Data provided ▸
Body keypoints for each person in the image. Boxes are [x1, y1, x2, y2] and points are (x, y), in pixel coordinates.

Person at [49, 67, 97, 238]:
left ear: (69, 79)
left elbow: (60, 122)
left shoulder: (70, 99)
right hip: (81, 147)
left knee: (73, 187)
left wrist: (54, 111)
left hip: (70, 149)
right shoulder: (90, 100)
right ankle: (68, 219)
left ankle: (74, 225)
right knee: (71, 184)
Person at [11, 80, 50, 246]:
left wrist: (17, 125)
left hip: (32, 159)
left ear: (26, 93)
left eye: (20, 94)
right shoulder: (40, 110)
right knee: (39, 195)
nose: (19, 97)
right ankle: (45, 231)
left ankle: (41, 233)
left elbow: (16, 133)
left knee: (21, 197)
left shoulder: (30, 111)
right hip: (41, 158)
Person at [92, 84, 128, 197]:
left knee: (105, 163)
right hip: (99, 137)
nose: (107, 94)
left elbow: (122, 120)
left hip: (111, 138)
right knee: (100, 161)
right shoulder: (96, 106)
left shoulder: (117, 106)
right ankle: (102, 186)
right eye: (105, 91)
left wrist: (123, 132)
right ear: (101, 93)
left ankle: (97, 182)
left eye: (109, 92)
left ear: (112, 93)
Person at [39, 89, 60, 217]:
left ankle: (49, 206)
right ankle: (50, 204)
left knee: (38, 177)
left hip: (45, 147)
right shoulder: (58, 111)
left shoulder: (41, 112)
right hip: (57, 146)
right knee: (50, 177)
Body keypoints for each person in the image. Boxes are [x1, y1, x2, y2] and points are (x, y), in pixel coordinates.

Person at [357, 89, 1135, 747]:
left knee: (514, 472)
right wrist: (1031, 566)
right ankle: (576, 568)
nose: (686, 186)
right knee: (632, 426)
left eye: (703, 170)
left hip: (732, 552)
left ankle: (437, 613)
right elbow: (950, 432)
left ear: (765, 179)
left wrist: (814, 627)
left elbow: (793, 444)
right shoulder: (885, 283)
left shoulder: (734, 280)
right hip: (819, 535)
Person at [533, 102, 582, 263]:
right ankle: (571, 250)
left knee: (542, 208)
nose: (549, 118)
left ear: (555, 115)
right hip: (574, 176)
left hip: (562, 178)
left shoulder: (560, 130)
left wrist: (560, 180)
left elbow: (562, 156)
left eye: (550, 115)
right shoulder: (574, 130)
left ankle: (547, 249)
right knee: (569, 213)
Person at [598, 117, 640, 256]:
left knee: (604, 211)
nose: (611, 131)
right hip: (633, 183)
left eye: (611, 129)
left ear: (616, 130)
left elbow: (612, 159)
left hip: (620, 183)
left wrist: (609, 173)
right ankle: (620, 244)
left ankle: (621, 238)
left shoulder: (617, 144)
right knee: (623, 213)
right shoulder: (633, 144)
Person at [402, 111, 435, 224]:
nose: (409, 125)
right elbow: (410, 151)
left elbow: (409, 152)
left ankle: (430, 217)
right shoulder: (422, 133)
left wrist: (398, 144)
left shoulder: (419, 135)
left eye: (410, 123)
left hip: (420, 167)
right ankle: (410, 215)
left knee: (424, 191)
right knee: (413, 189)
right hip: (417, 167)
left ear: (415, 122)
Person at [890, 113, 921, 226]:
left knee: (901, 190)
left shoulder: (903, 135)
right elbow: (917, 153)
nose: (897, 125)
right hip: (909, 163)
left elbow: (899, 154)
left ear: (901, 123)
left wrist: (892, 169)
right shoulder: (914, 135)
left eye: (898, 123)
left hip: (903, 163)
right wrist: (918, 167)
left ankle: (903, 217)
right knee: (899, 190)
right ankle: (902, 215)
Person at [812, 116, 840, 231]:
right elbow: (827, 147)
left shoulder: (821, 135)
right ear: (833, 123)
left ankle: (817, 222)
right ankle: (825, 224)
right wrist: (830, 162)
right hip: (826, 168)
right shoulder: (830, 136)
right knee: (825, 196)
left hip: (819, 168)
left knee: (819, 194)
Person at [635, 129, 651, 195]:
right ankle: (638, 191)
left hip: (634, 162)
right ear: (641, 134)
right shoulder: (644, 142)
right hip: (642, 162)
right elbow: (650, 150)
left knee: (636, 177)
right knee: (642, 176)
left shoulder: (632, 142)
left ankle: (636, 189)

...

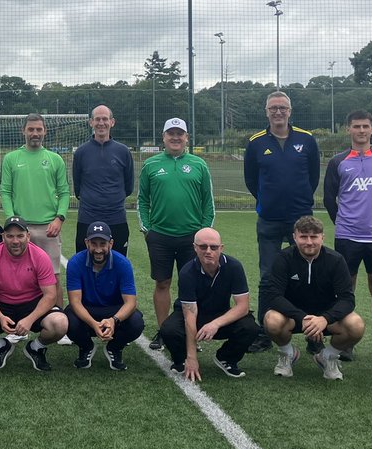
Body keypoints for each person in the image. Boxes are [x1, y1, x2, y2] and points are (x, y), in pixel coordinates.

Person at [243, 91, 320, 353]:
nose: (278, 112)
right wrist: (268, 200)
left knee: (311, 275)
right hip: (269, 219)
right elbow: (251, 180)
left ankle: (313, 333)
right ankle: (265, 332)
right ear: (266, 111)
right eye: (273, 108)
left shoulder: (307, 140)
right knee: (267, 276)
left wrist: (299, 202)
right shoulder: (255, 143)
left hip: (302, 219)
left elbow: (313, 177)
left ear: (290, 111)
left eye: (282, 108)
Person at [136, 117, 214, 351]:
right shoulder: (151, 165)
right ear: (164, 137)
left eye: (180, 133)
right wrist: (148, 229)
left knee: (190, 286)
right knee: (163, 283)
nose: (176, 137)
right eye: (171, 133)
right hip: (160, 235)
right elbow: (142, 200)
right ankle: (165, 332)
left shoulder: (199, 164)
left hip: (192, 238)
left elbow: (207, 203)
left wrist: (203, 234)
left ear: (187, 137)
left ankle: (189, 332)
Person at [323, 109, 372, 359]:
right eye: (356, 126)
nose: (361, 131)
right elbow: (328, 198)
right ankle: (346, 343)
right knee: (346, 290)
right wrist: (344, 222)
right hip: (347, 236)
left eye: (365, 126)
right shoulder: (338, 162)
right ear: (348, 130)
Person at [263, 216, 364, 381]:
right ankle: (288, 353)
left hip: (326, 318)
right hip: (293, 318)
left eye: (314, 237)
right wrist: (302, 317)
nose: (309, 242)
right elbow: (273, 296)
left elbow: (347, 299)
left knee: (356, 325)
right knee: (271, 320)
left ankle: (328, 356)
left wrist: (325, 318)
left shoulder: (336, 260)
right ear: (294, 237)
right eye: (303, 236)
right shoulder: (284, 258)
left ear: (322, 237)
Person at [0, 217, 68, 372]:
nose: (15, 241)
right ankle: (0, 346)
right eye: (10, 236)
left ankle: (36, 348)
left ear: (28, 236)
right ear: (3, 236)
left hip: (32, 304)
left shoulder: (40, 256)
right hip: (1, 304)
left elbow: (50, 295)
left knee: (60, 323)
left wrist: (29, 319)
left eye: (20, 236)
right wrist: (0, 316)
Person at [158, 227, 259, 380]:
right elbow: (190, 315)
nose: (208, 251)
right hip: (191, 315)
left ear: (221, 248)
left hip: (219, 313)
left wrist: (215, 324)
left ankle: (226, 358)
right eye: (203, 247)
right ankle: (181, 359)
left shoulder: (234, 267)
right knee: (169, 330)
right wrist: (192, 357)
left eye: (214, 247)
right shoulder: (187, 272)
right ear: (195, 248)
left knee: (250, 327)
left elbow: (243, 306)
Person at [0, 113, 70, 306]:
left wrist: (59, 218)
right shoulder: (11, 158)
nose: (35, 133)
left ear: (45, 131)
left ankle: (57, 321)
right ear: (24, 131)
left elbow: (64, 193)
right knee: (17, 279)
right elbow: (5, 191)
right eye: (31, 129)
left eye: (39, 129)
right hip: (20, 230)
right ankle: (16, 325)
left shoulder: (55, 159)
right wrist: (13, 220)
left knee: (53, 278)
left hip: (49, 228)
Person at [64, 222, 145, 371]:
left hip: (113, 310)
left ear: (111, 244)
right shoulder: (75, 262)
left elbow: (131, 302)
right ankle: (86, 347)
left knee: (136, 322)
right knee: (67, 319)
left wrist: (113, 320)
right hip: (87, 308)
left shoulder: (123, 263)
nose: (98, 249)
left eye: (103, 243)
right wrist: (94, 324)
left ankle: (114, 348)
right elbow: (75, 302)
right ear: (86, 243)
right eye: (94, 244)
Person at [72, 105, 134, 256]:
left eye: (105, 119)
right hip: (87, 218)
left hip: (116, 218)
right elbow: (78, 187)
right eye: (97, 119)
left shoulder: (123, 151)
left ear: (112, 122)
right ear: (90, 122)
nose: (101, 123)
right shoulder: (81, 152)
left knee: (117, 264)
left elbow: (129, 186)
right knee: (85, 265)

==

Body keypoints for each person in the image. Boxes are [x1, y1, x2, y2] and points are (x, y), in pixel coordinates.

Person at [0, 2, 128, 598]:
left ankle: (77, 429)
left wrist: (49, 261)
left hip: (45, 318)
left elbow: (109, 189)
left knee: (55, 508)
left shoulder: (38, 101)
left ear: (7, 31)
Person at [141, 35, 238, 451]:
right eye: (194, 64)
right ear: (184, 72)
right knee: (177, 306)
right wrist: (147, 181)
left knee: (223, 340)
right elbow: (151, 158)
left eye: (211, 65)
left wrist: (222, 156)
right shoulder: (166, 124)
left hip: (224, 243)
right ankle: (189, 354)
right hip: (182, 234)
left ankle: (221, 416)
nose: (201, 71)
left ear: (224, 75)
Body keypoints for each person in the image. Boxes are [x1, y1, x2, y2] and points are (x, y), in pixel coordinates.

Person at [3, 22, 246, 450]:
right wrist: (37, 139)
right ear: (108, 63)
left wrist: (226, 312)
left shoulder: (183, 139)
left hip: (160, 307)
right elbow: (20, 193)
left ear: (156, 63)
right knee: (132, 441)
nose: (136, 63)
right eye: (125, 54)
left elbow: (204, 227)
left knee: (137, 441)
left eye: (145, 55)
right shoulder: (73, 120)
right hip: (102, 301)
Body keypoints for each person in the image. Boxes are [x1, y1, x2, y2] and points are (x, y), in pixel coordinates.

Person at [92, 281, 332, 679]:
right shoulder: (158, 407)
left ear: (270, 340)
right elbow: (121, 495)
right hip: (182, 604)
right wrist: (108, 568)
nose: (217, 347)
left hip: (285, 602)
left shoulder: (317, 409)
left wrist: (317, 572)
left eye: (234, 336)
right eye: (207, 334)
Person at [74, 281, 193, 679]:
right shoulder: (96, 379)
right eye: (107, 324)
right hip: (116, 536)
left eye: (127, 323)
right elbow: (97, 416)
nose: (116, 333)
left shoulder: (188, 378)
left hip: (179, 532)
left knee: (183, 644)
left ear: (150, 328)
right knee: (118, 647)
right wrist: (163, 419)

What is needed ▸ Return only the part of the records above that opens with the line containing "left ear: (270, 340)" and closes with the line containing "left shoulder: (188, 378)", ends included.

Solution to the exercise ▸
left ear: (270, 340)
right elbow: (121, 495)
right hip: (182, 604)
right wrist: (108, 568)
nose: (217, 347)
left hip: (285, 602)
left shoulder: (317, 409)
left wrist: (317, 572)
left eye: (234, 336)
right eye: (207, 334)
Person at [74, 281, 193, 679]:
right shoulder: (96, 379)
right eye: (107, 324)
right hip: (116, 536)
left eye: (127, 323)
right elbow: (97, 416)
nose: (116, 333)
left shoulder: (188, 378)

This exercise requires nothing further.